Small Brazilian technology-based companies are amongst those that most publish. The overwhelming majority of these firms is made up of partners or employees coming directly from the academic world. This is the case Alellyx, a biotechnology company created with researchers who took part in the first genome projects carried out in Brazil. From 2003 to 2006, its researchers published ten articles in international magazines, two of which in 2006. Only two of them were done exclusively by researchers from the company. The other studies were done in partnership with universities.

Company’s strategy
“Researching in a company is very different from the academic environment. In the academic world, the end product is the paper, preferably published in the best scientific magazine possible. In companies, the end product is a process or product that arrives on the market”, comments Paulo Arruda, a partner in the company and a professor at Unicamp. “Publication cannot be done in the way it is in the academic world, first you have to bear in mind the company’s strategy. We have to know whether or not we must have the intellectual property of the product developed. As and when we have the deposit of a patent, we will be able to publish, also in the company’s strategy, without jeopardizing investments.” For him, intellectual property is a company’s most important asset, because it guarantees that the product can be traded without risks.

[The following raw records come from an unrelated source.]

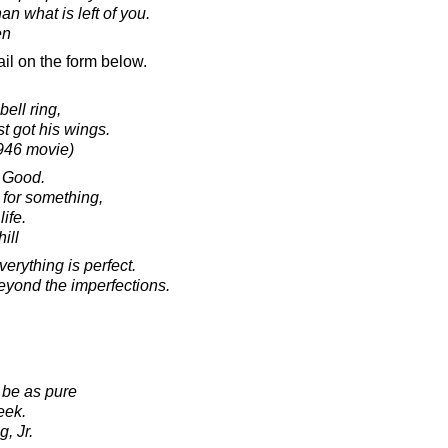
an what is left of you.
en
il on the form below.
ell ring,
t got his wings.
1946 movie)
 Good.
for something,
ife.
ill
erything is perfect.
beyond the imperfections.
be as pure
eek.
, Jr.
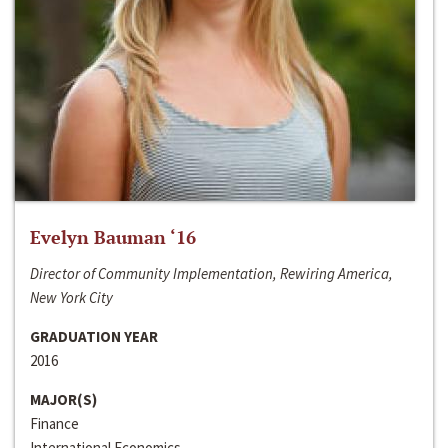
Evelyn Bauman ‘16
Director of Community Implementation, Rewiring America,
New York City
GRADUATION YEAR
2016
MAJOR(S)
Finance
International Economics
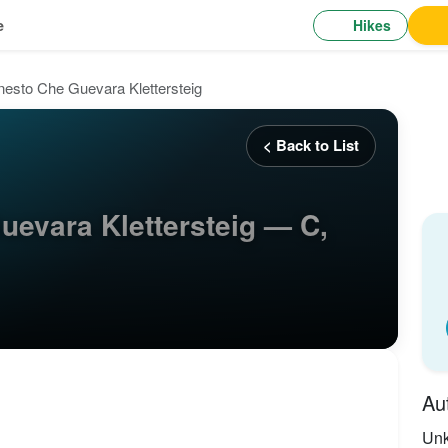
Hikes
e
nesto Che Guevara Klettersteig
< Back to List
uevara Klettersteig — C,
Au
Un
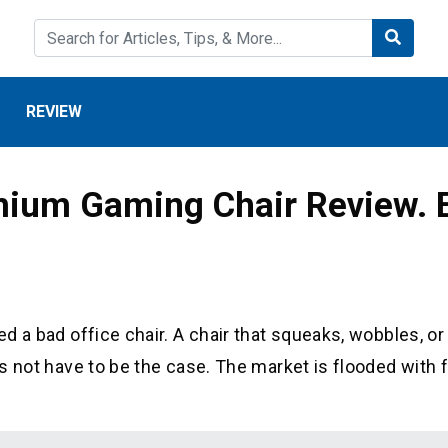
REVIEW
mium Gaming Chair Review. 
ed a bad office chair. A chair that squeaks, wobbles, or
oes not have to be the case. The market is flooded with 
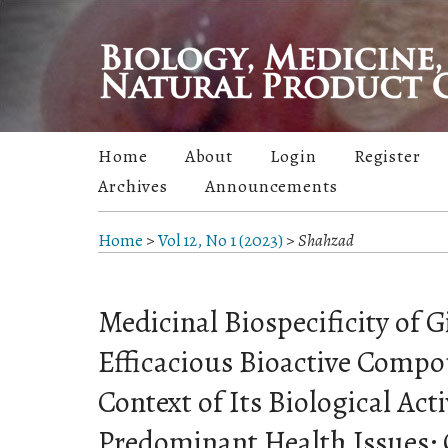
Home
About
Login
Register
Archives
Announcements
Home
>
Vol 12, No 1 (2023)
>
Shahzad
Medicinal Biospecificity of G
Efficacious Bioactive Compo
Context of Its Biological Acti
Predominant Health Issues: 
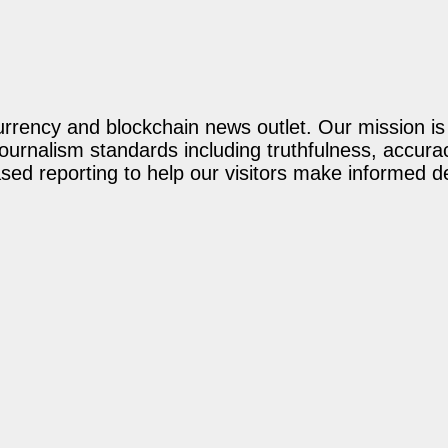
rency and blockchain news outlet. Our mission is t
journalism standards including truthfulness, accur
ed reporting to help our visitors make informed d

“We publish what can be published , protecting our idea”, says Spero Morato, a partner in Lasertools, a company created in 1999 by researchers from the Institute of Nuclear Energy and Research (Ipen). He too agrees that, to write papers, you have to have academic experience. The company has now published about ten articles, three of which in international magazines.

Morato and the other partners started the company inside the Technological Companies Incubation Center (Cietec), installed in Ipen’s building, in University City, in São Paulo. There, the culture of publishing is beginning to take on a greater importance. “I am encouraging our businessmen to get used to writing and publishing papers according to the best practices”, says Sergio Risola, the manager who runs Cietec. “The majority of businessmen still have difficulty in writing in a techno-scientific manner. We have to show that publishing in scientific magazines gives a paper more credibility, and the company comes to be looked at better by the market.” Paulo Arruda agrees. “The publication of articles in important magazines gives the company exposure to the market and to investors, because it shows who is producing innovations. The portals that bring together the publications are being used more and more by businessmen to get information, particularly in the external market.”